• **Short exercise A**: In the forum thread below about diamond back rhoms, how would you render this sentence in Spanish: "Here's mine which is youngish, he's only about 5 inches big."
• **Short exercise B**: According to the forum thread below about diamond back rhoms, what size did dptrackstardp have in mind when asked how young a rhom they wanted to see?
• **Short exercise C**: Do these statements agree with the forum thread below about diamond back rhoms? (i) elTwitcho's rhom is about 5 inches long. (ii) WorldBelow07 says it is easy to tell when they are that small. (iii) dptrackstardp asks to see a picture of a young diamond back rhom.

• **Extract to read**:
──────

# dimond back rhom



## dptrackstardp (Dec 28, 2004)

i wanna see a pic of a young dimond back rhom do it has all the parkles to it ???????


----------



## Little Waffen (Mar 13, 2004)

here is one that i had


----------



## elTwitcho (Jun 22, 2004)

Here's mine which is youngish, he's only about 5 inches big. How young were you looking for?


----------



## supragtsxr (Feb 18, 2004)

I would love t have a diamond rhom. if you find one let me know


----------



## dptrackstardp (Dec 28, 2004)

small i think an inch or so


----------



## supragtsxr (Feb 18, 2004)

teflondon said:


> small i think an inch or so
> [snapback]859340[/snapback]​


Are you saying you have one that's about an inch?


----------



## WorldBelow07 (Dec 16, 2004)

cant really tell when theyre that small.


----------



## supragtsxr (Feb 18, 2004)

──────

• **Raw data**:
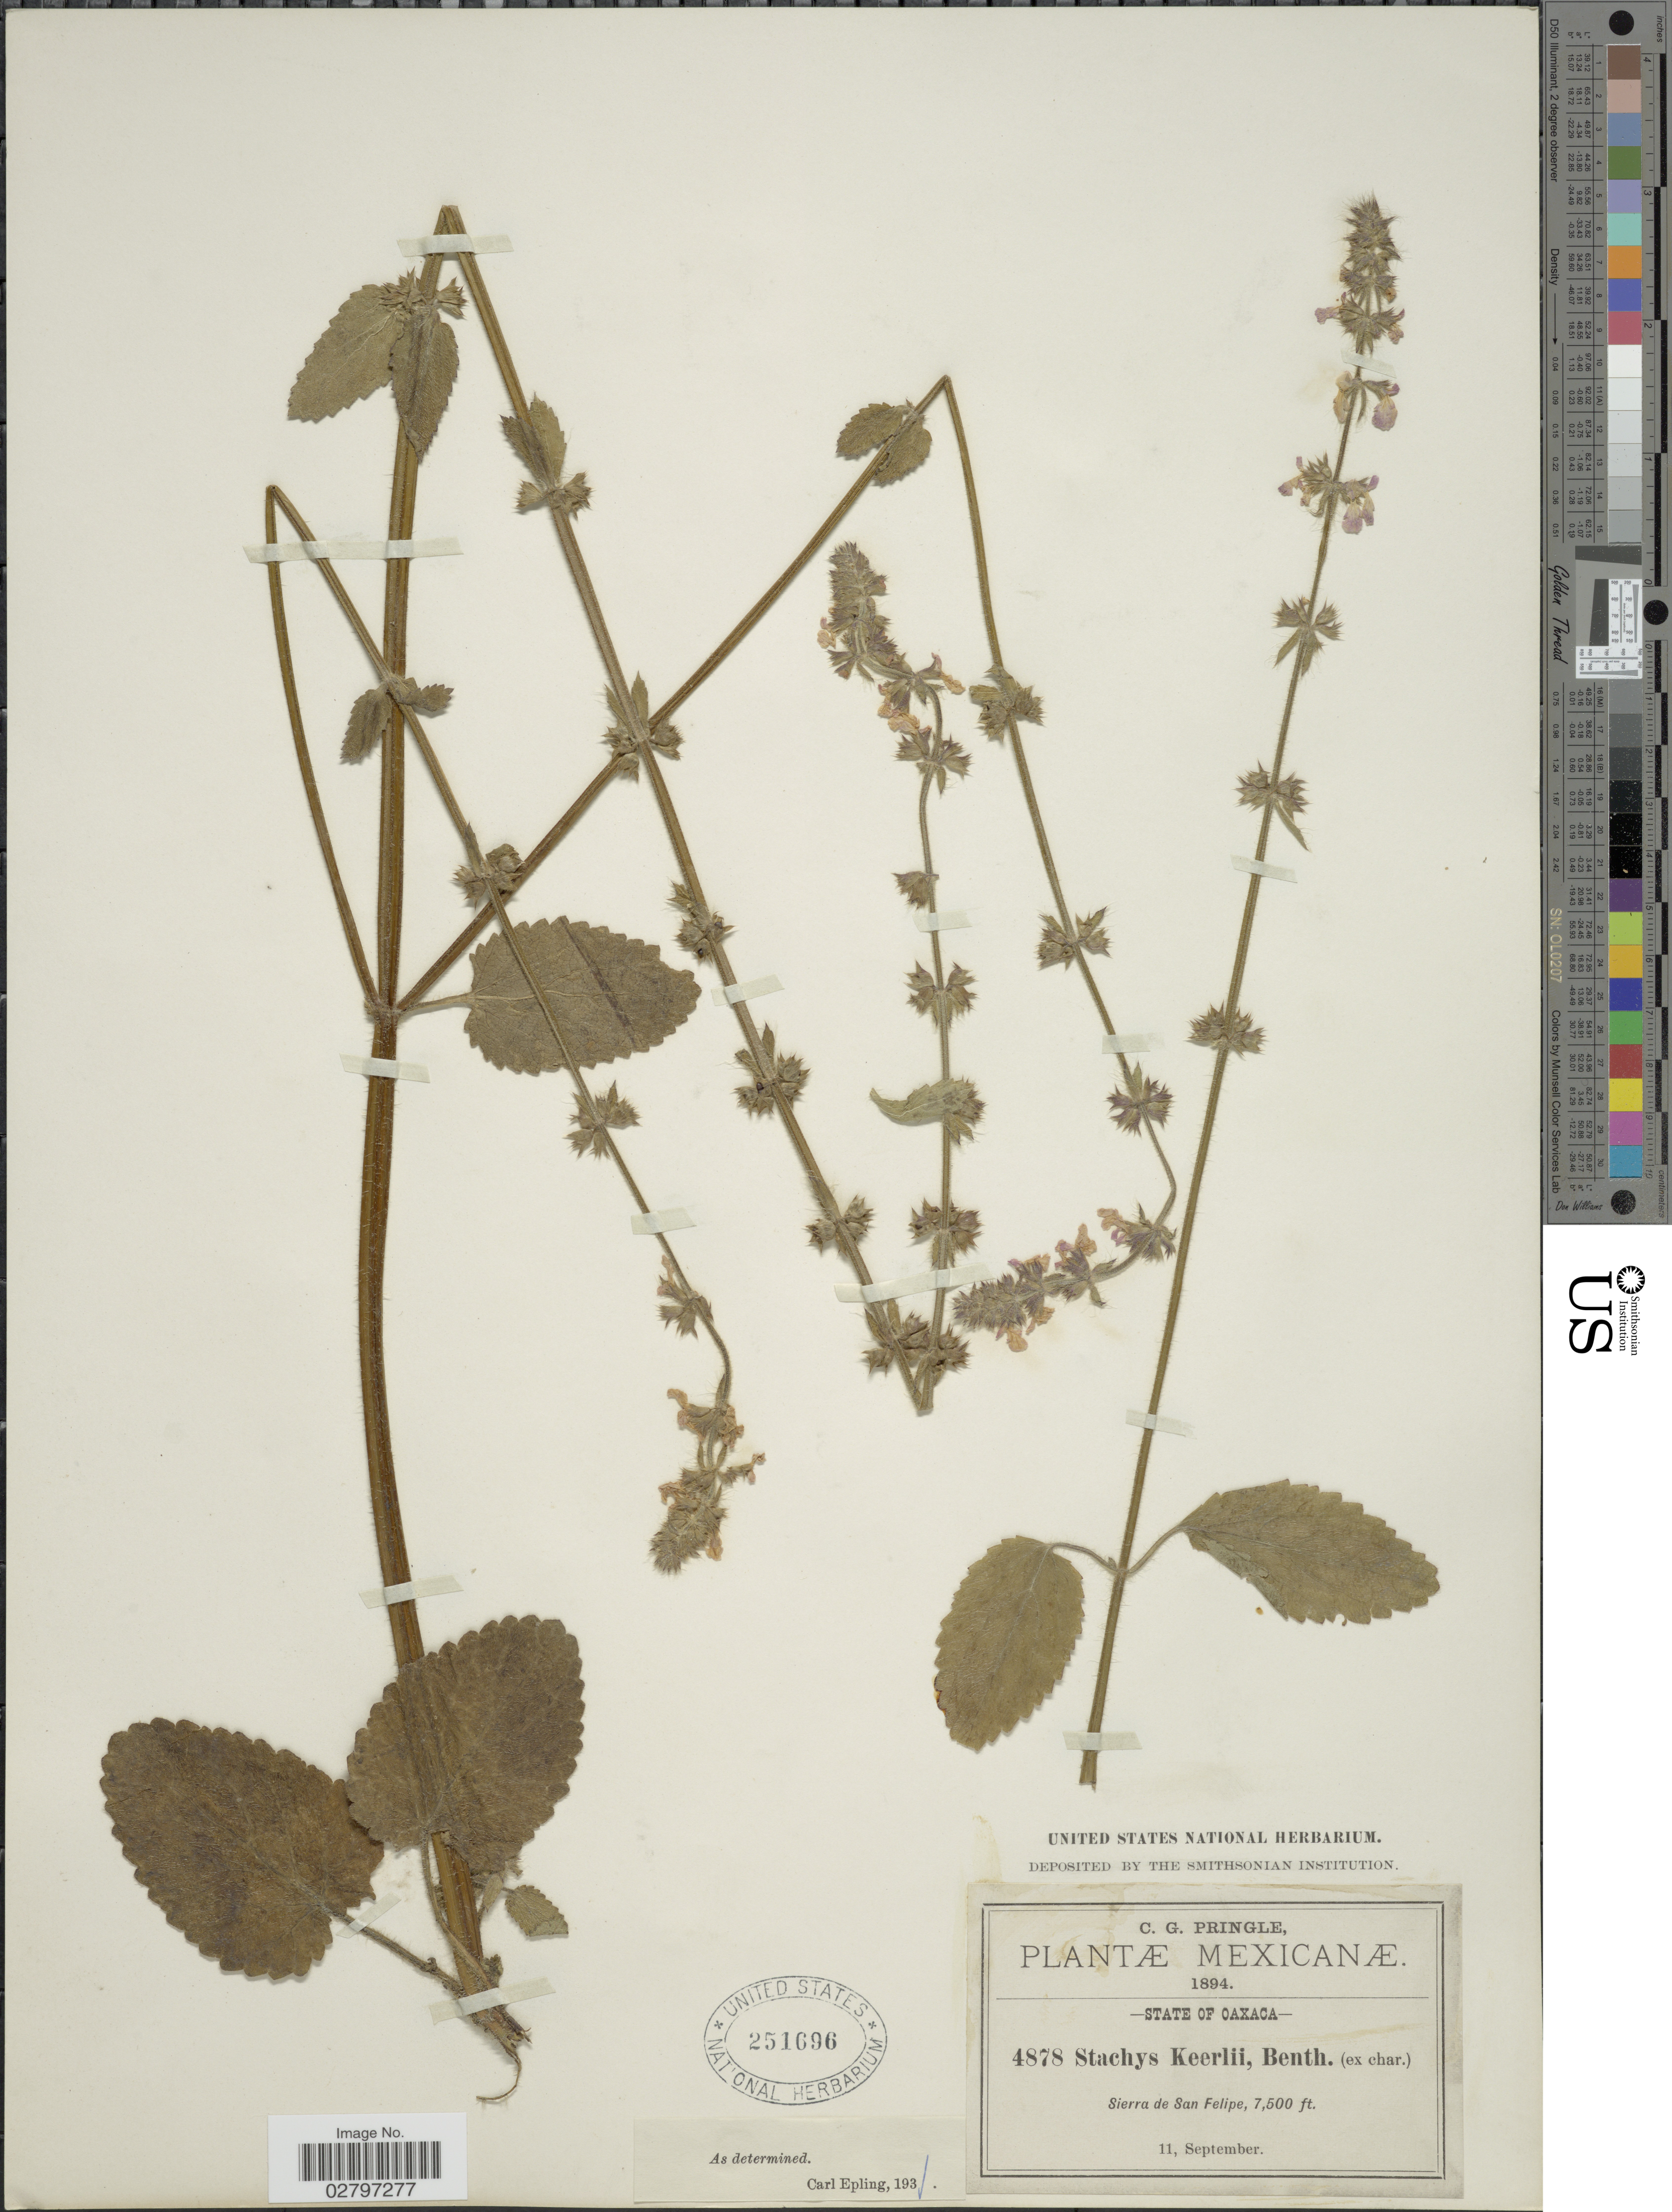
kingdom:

──────

• **Finished answer A**: Aquí está el mío, que es bastante joven; solo mide unas 5 pulgadas.

• **Finished answer B**: Small, an inch or so.

• **Finished answer C**:
(i) Yes: "he's only about 5 inches big"
(ii) No: "cant really tell when theyre that small."
(iii) Yes: "i wanna see a pic of a young dimond back rhom"